I store documents submitted by users, with optional tags (lists of strings):
CREATE TABLE doc (
date text, // part of partition key, to distribute data better
PRIMARY KEY((user_id, date), doc_id)
What is the best way to implement tag filtering? A user can select a list of tags and get documents with the tags. I thought about:
1) Full denormalization - include tags in the primary key and insert a doc for each subset of specified tags. This will however lead to large disk space usage, because there are 2**n subsets (for 10 tags and a 1MB doc 1000MB would be written).
2) Secondary index on 'tags' collection, and using queries like:
SELECT * FROM doc WHERE user_id=? AND date=? AND tags CONTAINS=? AND tags CONTAINS=? ...
Since I will supply partition key value, I assume there will be no problems with contacting multiple nodes.
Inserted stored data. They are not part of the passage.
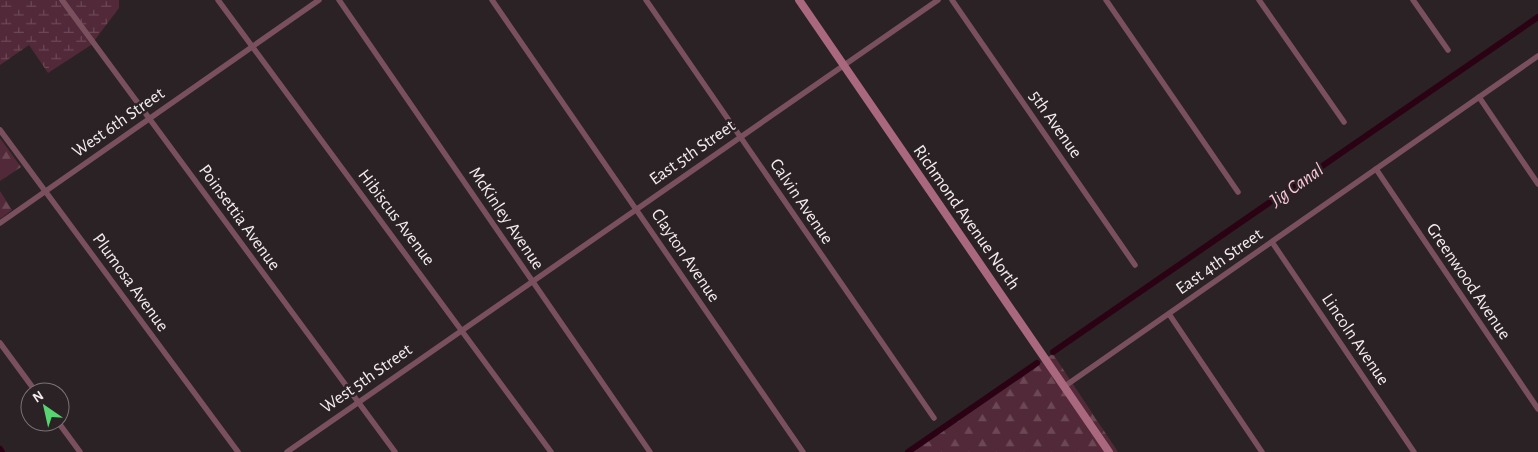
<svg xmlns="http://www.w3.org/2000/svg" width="1538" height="452" font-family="'Alegreya Sans',sans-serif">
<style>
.forest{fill:url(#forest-firs)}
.wetland{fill:url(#wetland-marsh)}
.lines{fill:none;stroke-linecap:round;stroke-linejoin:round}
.canal{stroke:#2b0214;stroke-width:6}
.street{stroke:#7a505f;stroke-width:5.5}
.secondary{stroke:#aa687f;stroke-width:8}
.labels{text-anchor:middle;stroke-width:5;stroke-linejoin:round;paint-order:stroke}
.street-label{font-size:18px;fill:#f4edef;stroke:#2b2225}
.water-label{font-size:19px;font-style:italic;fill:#fbc8d8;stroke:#2b2225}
</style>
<defs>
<pattern id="forest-firs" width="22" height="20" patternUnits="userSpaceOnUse" patternTransform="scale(1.25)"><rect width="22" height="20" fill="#522938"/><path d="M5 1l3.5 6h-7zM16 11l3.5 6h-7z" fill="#6c4855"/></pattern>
<pattern id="wetland-marsh" width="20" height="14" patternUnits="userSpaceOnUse" patternTransform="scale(1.25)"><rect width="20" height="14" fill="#522938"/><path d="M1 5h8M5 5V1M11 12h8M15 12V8" fill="none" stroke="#6c4855"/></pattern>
</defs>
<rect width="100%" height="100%" fill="#2b2225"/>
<g class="forest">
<path d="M 0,138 L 21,167 L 0,181 Z"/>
<path d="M 0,191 L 12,210 L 0,219 Z"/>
<path d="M 1053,354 L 1118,452 L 1113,452 L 1048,357 Z"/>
<path d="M 1043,361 L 1105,452 L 909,452 Z"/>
</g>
<path class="wetland" d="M 0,0 L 119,0 L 119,8 L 91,45 L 48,73 L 29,45 L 0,65 Z"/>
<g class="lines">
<g class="canal">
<path d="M 1053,352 L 1538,17"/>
<path d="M 0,449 L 2,452"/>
<path d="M 908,452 L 1037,363"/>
</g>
<g class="street">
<path d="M 62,0 L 395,452"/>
<path d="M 218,0 L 551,452"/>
<path d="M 339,0 L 650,452"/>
<path d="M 492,0 L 803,452"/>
<path d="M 646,0 L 934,418"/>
<path d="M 952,0 L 1135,265"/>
<path d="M 1106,0 L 1238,192"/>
<path d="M 1259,0 L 1344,122"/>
<path d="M 1413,0 L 1448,50"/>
<path d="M 1479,97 L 1538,184"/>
<path d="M 0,130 L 238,452"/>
<path d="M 1376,169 L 1538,409"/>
<path d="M 0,223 L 319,0"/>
<path d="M 1272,242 L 1414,452"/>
<path d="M 1169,314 L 1262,452"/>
<path d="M 0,343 L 36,392"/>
<path d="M 1065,386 L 1538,56"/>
<path d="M 58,422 L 80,452"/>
<path d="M 287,452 L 938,0"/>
</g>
<path class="secondary" d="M 799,0 L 1109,452"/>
</g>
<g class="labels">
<g class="street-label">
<text transform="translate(118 122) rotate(-35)" y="6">West 6th Street</text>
<text transform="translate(1056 124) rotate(55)" y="6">5th Avenue</text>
<text transform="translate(692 152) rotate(-35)" y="6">East 5th Street</text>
<text transform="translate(802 201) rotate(56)" y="6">Calvin Avenue</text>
<text transform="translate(240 217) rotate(54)" y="6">Poinsettia Avenue</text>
<text transform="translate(397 217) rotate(53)" y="6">Hibiscus Avenue</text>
<text transform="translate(967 217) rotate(55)" y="6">Richmond Avenue North</text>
<text transform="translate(507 218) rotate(56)" y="6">McKinley Avenue</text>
<text transform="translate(686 255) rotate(56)" y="6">Clayton Avenue</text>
<text transform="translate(1219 261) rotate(-35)" y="6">East 4th Street</text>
<text transform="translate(1469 281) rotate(56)" y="6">Greenwood Avenue</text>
<text transform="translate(131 282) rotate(54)" y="6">Plumosa Avenue</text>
<text transform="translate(1356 339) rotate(56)" y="6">Lincoln Avenue</text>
<text transform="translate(366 378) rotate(-35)" y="6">West 5th Street</text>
</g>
<g class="water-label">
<text transform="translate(1296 184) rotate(-35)" y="7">Jig Canal</text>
</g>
</g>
<g transform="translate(45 407) rotate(326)"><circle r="24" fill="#2b2225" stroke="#7b7376"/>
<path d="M0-4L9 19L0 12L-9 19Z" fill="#58d570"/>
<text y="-8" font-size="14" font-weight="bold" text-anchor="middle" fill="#f4edef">N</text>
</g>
</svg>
But how well will it work for hundreds of thousands of results? I think intersection of tag matches needs to be performed in memory so it will not scale well.
3) Partial denormalization - do inserts for each single tag and then manually compute intersection. However in the worst case it can lead to scanning almost the whole table.
4) Full denormalization but without contents. I would get correct doc_ids fast, then I would need to use '... WHERE doc_id IN ?' with potentially a very large list of doc_ids.
What's Cassandra's way to implement this?